227 * **Level 3:** Three-way interactions. A network of Cap'n Proto vats (nodes) can pass object
228 references to each other and automatically form direct connections as needed. For instance, if
229 Alice (on machine A) sends Bob (on machine B) a reference to Carol (on machine C), then machine B
230 will form a new connection to machine C so that Bob can call Carol directly without proxying
231 through machine A.
232 * **Level 4:** Reference equality / joining. If you receive a set of capabilities from different
233 parties which should all point to the same underlying objects, you can verify securely that they
234 in fact do. This is subtle, but enables many security patterns that rely on one party being able
235 to verify that two or more other parties agree on something (imagine a digital escrow agent).

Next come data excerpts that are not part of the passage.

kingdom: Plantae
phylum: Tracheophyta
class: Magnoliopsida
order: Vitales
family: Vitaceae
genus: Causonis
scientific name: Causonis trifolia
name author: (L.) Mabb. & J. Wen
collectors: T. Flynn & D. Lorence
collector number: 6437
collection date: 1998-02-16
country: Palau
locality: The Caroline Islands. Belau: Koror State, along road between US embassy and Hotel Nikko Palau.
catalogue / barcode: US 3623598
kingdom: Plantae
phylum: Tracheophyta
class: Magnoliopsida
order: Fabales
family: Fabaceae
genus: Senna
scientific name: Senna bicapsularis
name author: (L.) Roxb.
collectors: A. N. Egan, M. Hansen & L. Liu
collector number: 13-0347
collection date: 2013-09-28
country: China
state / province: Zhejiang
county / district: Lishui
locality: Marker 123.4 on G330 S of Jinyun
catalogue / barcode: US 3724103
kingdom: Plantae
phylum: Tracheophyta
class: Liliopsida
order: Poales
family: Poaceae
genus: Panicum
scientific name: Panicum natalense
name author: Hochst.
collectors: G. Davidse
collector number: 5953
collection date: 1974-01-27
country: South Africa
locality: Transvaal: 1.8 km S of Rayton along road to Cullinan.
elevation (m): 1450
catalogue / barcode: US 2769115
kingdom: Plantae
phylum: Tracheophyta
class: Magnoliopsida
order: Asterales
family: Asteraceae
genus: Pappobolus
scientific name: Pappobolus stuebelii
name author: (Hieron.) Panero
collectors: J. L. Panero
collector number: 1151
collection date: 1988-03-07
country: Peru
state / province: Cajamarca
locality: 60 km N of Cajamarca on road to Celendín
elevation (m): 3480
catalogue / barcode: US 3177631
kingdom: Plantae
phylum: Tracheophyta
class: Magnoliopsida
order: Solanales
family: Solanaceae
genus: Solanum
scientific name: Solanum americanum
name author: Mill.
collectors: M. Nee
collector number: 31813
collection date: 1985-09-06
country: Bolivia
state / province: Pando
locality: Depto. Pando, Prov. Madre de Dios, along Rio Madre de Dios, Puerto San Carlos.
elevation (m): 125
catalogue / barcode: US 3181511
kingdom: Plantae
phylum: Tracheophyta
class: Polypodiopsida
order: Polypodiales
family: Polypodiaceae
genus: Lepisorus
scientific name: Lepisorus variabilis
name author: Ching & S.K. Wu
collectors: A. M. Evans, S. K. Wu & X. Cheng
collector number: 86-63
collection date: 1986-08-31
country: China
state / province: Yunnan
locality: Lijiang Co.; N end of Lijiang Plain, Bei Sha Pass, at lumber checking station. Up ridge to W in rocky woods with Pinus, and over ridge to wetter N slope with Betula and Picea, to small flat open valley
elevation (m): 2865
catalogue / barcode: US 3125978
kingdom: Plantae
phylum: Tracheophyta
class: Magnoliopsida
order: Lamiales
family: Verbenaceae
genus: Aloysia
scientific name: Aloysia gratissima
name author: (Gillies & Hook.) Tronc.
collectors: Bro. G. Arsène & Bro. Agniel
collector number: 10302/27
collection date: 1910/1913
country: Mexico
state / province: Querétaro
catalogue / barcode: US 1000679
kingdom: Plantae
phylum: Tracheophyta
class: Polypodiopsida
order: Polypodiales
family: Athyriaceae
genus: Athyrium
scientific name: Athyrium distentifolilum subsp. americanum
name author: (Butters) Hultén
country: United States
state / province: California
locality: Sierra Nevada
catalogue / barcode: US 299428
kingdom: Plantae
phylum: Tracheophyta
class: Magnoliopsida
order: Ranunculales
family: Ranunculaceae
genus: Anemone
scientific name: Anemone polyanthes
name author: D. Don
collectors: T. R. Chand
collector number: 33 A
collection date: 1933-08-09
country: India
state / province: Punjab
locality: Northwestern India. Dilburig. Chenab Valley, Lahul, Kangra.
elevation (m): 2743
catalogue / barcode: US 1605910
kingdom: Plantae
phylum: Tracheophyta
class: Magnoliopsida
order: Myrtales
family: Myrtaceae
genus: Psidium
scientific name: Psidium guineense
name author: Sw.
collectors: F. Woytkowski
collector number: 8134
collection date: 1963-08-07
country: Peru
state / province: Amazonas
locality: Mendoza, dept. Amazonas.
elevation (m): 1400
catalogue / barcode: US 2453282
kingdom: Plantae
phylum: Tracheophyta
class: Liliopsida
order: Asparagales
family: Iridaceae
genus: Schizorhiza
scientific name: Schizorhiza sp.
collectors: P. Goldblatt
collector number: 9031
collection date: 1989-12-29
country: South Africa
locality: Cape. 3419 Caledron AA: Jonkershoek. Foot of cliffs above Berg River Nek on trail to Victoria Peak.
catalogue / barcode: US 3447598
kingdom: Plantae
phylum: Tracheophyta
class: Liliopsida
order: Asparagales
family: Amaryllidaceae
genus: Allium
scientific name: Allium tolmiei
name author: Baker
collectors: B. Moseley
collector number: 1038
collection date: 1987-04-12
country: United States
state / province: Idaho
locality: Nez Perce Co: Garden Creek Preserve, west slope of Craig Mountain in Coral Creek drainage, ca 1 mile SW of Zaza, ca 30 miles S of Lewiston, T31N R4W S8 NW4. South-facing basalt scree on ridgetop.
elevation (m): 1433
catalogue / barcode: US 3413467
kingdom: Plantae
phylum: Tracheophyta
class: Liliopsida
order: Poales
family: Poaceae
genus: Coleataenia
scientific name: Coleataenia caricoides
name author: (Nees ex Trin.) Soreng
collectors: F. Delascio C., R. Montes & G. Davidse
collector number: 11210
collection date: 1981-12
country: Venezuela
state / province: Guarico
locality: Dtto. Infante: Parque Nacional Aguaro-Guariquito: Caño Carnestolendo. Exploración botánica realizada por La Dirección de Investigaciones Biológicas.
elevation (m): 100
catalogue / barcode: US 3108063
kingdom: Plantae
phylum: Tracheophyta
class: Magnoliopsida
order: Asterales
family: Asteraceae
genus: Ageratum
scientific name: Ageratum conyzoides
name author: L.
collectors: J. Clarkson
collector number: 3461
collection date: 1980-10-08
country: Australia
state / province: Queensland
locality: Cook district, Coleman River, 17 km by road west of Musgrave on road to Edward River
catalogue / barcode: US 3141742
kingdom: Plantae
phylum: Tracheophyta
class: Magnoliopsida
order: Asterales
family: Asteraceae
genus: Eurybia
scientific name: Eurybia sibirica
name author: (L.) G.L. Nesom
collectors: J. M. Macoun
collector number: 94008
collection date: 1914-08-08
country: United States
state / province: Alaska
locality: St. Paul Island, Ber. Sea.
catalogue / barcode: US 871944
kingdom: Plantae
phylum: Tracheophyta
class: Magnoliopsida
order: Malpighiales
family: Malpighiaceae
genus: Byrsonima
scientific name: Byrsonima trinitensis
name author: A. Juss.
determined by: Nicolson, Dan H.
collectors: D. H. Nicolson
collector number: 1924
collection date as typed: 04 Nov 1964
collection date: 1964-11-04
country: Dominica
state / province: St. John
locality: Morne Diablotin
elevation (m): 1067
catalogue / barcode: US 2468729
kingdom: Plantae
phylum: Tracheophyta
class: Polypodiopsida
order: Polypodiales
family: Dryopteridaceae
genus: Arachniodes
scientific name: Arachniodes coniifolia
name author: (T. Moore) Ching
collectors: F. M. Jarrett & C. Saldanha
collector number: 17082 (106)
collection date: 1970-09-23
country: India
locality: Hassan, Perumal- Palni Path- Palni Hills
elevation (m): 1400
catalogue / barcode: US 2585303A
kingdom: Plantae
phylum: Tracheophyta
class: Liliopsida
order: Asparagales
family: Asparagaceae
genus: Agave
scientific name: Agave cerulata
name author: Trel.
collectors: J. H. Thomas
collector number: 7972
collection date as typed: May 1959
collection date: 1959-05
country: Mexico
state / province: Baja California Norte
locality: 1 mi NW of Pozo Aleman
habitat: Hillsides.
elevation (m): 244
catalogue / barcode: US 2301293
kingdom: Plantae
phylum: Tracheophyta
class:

236 See [E's page on equality](http://erights.org/elib/equality/index.html).
237
238 ## Encryption
239
240 At this time, Cap'n Proto does not specify an encryption scheme, but as it is a simple byte
241 stream protocol, it can easily be layered on top of SSL/TLS or other such protocols.
242
243 ## Specification
244
245 The Cap'n Proto RPC protocol is defined in terms of Cap'n Proto serialization schemas. The
246 documentation is inline. See
247 [rpc.capnp](https://github.com/sandstorm-io/capnproto/blob/master/c++/src/capnp/rpc.capnp).
248
249 Cap'n Proto's RPC protocol is based heavily on
250 [CapTP](http://www.erights.org/elib/distrib/captp/index.html), the distributed capability protocol
251 used by the [E programming language](http://www.erights.org/index.html). Lots of useful material
252 for understanding capabilities can be found at those links.
253
254 The protocol is complex, but the functionality it supports is conceptually simple. Just as TCP
255 is a complex protocol that implements the simple concept of a byte stream, Cap'n Proto RPC is a
256 complex protocol that implements the simple concept of objects with callable methods.